When young writers dream of becoming journalists, how many envision themselves writing for trade magazines like American Shipper and Onion World? I used to work at a tea company which bagged its own tea, and it always amused me when our new issue of a heavy machinery trade mag arrived in the mail. It turns out, those niche publications are now far more stable, and often more lucrative, than most of the mainstream papers and magazines. Why was I laughing? I had to work at a tea shop to make a living as a writer.

At The Washington Post, Scott Nover takes us to Capitol Hill, where reporters for niche publications now outnumber reporters for the mainstream publications most of us associate with journalism. These reporters have specialties, from agriculture to medical devices, and their work caters to specialists whose particular interests are influenced by what happens on the Hill, and who are willing to pay top dollar for niche news. Besides making certain types of information more expensive, how has this changed other aspects of the media landscape?

Mainstream news organizations in search of new revenue streams have also moved into specialized coverage and research. In 2017, Digiday reported that Politico Pro — Politico’s subscription-based news and intelligence service — had 20,000 paying subscribers and accounted for half of Politico’s total revenue. In 2011, Bloomberg bought the Bureau of National Affairs, a trade publisher, and rebranded it as Bloomberg BNA; Business Insider launched Business Insider Intelligence in 2012.

When industry is the primary audience, the priorities for reporters can be different from those of mainstream journalists. Ferdous Al-Faruque, who goes by Danny, works for Medtech Insight, an industry trade outlet published by the British company Informa. “A large part of our audience are medical device companies. So their regulatory officers, their CEOs [and] various executives will read our stuff in order to know what is FDA thinking, what is FDA doing, how does this impact our business,” he told me. “The way I always try to remember this is if my articles are not, in some way, making money for the medical device industry, I’m not doing my job because what I write needs to somehow fill their business strategy.” He stressed, though, that the approach doesn’t guarantee favorable coverage. “Even though we might lose a major client because they don’t like what we write … we have to do it because it’s not about them,” he says. “It’s about our credibility.”

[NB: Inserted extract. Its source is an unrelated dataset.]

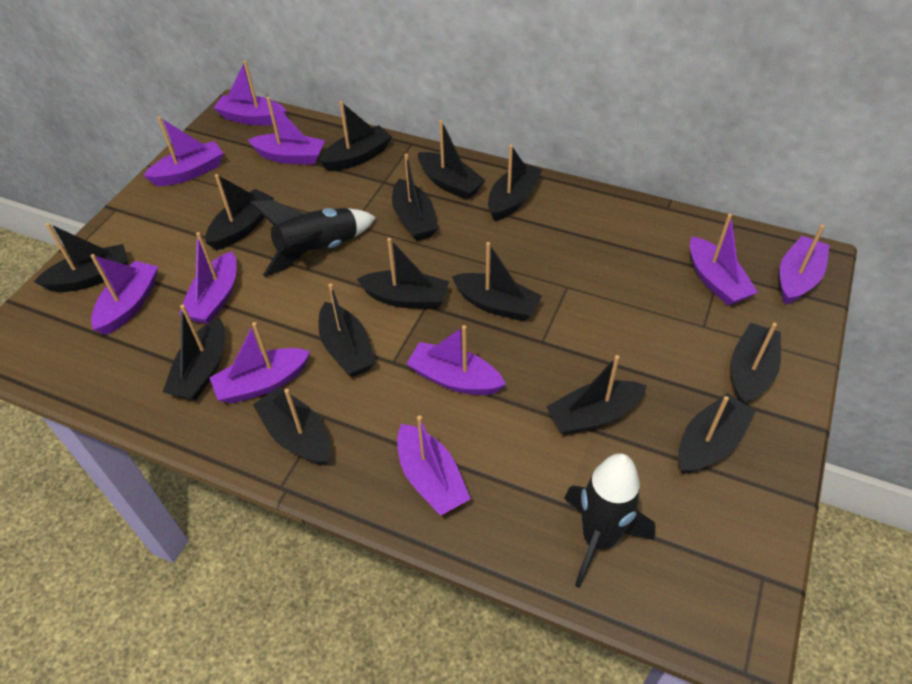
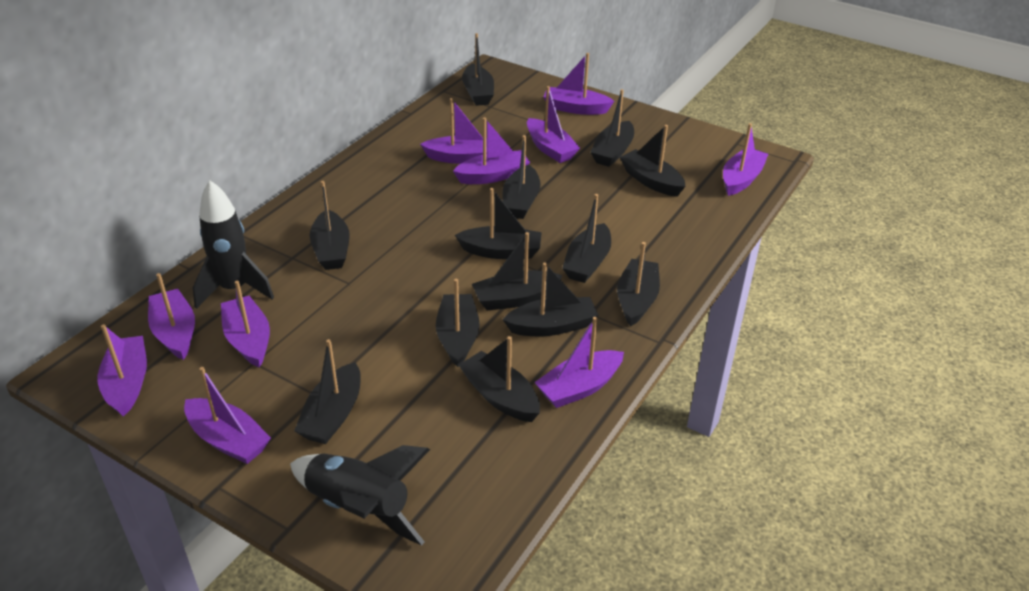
black boat: 14 -> 13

Some observers argue that the growing ranks of the trade press do contribute, albeit indirectly, to broader accountability journalism. At an Association for Education in Journalism and Mass Communication conference in August, Usher and her colleague Yee Man Margaret Ng presented their research on social-media conversations between trade journalists in D.C. “What these trade folks are doing, especially on Twitter, is raising [the] alarm when [an] alarm needs to be raised,” Usher told me. “Or they’re covering something in a way that allows more mainstream … journalists to basically survey a sector they would otherwise not pay attention to.”